(Source records)
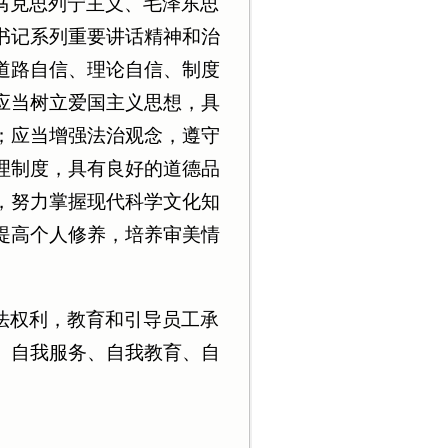
马克思列宁主义、毛泽东思
书记系列重要讲话精神和治
道路自信、理论自信、制度
应当树立爱国主义思想，具
；应当增强法治观念，遵守
理制度，具有良好的道德品
，努力掌握现代科学文化知
提高个人修养，培养审美情
法权利，教育和引导员工承
、自我服务、自我教育、自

▸ **PROBLEM REQUIREMENTS**: What the response needs is every entry, repeated exactly, and none of the pictures.

▸ **ANSWER SPACE**:
马克思列宁主义、毛泽东思
书记系列重要讲话精神和治
道路自信、理论自信、制度
应当树立爱国主义思想，具
；应当增强法治观念，遵守
理制度，具有良好的道德品
，努力掌握现代科学文化知
提高个人修养，培养审美情
法权利，教育和引导员工承
、自我服务、自我教育、自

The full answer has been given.